TASK REQUIREMENTS
Copy all lines below containing "Öğretmeni".

(DATASET CONTENT Opens)

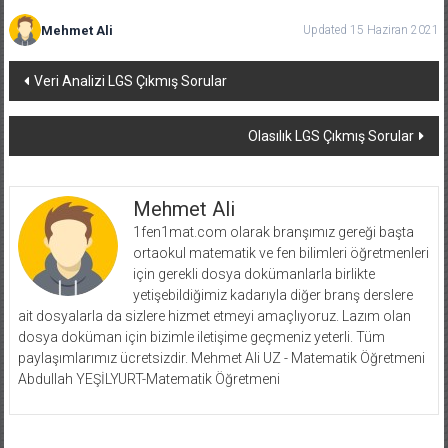
Mehmet Ali
Updated 15 Haziran 2021
Yazı
Veri Analizi LGS Çıkmış Sorular
dolaşımı
Olasılık LGS Çıkmış Sorular
Mehmet Ali
1fen1mat.com olarak branşımız gereği başta
ortaokul matematik ve fen bilimleri öğretmenleri
için gerekli dosya dokümanlarla birlikte
yetişebildiğimiz kadarıyla diğer branş derslere
ait dosyalarla da sizlere hizmet etmeyi amaçlıyoruz. Lazım olan
dosya doküman için bizimle iletişime geçmeniz yeterli. Tüm
paylaşımlarımız ücretsizdir. Mehmet Ali UZ - Matematik Öğretmeni
Abdullah YEŞİLYURT-Matematik Öğretmeni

(DATASET CONTENT Closes)

ANSWER SECTION
paylaşımlarımız ücretsizdir. Mehmet Ali UZ - Matematik Öğretmeni
Abdullah YEŞİLYURT-Matematik Öğretmeni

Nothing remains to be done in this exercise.